I Feel Pretty shows that Schumer clearly still doesn’t care what people think of her, as she lays it all out there as Renee. She’s not shy about showing her body or her face without makeup. But, this only further taints this film’s confounding message. The movie seems to be saying that it doesn’t matter what you look like on the outside, as long as you are happy with yourself. That’s a fine message. And yet, Renee goes to the gym and struggles to perfect her makeup. And yet, when Renee thinks that she is beautiful she suddenly has the confidence to flirt and go for the new job. And yet, Renee’s newfound confidence goes overboard and she starts to act differently towards her friends now that she thinks that she’s one of the beautiful people. And yet, the movie ends with a heartfelt speech about being yourself. The movie is simply all over the place and can’t decide what it wants to say about beauty and self-confidence.
Having said that, I know that most viewers won’t be approaching I Feel Pretty for the social commentary, but for the comedy. And they aren't going to get much of that. Writers Abby Kohn and Marc Silverstein have attempted to tack some jokes onto the movie's confusing and pedestrian plot, but most of them fall flat. Most of this relates to the movie attempting to conform to Schumer's brand of humor. Renee saying "diarrhea" over and over simply isn't funny. There are a few smile-worthy moments in the movie, but the true laughs are few and far between.
The best part of I Feel Pretty is Michelle Williams. She's one of those actors who only seem to appear in deadly serious movies, so it was very interesting to see her in this role, and she nails its. As the squeaky-voiced Avery, Williams character is the only thing in the film which feels fresh and the movie becomes much more interesting when she is on-screen. Other than that, I Feel Pretty is a missed opportunity. We certainly need more movies which let women know that it's OK to feel comfortable just being themselves, but I don't think that's what this particular film is saying.
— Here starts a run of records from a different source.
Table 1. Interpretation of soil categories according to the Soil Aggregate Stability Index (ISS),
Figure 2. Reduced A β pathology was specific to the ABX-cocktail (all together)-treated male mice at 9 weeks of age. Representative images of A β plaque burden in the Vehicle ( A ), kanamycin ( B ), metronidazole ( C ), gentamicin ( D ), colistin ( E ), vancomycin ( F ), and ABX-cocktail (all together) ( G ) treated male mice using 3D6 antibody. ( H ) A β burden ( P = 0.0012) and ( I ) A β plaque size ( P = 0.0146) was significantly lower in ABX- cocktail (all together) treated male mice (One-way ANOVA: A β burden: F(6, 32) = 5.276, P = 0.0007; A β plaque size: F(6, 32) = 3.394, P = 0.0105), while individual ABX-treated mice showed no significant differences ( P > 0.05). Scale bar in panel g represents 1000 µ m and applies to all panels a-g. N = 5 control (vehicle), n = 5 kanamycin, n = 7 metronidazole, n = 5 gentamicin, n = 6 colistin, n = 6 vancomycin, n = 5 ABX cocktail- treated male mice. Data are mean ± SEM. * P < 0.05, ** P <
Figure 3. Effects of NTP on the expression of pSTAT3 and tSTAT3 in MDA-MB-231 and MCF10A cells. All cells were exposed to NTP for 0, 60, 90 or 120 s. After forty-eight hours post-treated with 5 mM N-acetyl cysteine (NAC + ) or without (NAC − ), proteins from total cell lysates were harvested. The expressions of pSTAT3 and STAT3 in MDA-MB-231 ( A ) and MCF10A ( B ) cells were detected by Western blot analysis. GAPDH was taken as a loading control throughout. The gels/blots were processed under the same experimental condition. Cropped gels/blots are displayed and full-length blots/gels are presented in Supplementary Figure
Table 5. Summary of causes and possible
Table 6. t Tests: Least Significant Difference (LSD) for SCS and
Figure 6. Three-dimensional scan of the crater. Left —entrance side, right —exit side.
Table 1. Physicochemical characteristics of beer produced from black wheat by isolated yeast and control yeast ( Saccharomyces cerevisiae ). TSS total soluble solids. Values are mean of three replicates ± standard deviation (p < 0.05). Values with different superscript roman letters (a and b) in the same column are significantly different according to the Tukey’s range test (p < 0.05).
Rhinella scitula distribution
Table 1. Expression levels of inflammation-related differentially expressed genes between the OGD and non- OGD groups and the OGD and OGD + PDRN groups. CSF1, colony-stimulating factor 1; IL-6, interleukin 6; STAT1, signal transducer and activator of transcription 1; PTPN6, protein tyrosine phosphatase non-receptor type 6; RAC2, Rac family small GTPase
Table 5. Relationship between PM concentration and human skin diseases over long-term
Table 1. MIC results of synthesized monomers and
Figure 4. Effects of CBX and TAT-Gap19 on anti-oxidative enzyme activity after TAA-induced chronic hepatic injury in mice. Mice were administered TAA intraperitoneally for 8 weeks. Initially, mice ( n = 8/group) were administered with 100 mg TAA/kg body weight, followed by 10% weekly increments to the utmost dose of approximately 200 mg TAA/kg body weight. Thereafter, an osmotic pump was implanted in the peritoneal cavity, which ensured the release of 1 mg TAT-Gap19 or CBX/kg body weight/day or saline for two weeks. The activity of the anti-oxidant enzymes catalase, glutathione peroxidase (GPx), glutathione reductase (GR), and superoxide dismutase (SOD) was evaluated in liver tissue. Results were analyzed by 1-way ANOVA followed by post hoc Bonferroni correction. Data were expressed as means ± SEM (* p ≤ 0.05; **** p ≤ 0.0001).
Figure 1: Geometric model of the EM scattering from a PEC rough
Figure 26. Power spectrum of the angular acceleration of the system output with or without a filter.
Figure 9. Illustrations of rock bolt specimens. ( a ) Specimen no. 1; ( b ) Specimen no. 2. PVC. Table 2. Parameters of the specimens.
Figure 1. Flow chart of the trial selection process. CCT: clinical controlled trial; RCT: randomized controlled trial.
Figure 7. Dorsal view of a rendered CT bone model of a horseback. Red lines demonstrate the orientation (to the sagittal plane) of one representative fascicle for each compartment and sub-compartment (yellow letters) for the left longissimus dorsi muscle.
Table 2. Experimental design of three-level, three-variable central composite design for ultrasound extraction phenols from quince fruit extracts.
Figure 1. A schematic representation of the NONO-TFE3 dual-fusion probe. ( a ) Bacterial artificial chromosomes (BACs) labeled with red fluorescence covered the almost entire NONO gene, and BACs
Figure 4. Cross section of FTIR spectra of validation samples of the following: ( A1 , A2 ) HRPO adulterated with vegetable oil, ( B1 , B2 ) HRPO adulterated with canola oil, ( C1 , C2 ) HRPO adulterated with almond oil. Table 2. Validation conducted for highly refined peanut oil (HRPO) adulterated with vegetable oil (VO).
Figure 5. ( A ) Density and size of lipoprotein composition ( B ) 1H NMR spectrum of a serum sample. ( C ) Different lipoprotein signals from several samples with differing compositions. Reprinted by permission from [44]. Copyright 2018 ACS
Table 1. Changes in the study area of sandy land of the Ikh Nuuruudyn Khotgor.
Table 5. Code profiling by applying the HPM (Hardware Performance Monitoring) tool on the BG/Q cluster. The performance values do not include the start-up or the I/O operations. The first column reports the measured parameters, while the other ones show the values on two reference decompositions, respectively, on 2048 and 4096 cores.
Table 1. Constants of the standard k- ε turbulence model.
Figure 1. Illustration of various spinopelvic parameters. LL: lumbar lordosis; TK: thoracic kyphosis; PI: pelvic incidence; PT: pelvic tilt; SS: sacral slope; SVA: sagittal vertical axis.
I Feel Pretty was apparently financed by SoulCycle and Target on Blu-ray Disc courtesy of Universal Studios Home Entertainment. The film has been letterboxed at 2.35:1 and the Disc contains an AVC 1080p HD transfer which runs at an average of 38 Mbps. The image is sharp and clear, showing no notable grain and no defects from the source materials. This is a very colorful movie, and those colors look very good here, especially pastels. The image is never overly dark or bright. The level of detail is good, and the depth works well, most notably in the outdoor shots. The Disc carries a DTS-HD Master Audio 7.1 track which runs at 48 kHz and an average of 5.0 Mbps. The track provides clear dialogue and sound effects. The nightclub and gym scenes deliver impressive surround and subwoofer effects, with some of those rear channel effects providing nice detail. The stereo effects are also good, as they highlight sounds coming from off-screen, but noticeably in the street scenes.
The I Feel Pretty Blu-ray Disc contains just a few extra features. "Being Pretty" (1 minute) has the cast giving their own personal definition of pretty. The Disc offers six DELETED SCENES which run about 9 minutes. Most of these are brief and there are no new characters or subplots here. The final extra is a 5-minute GAG REEL.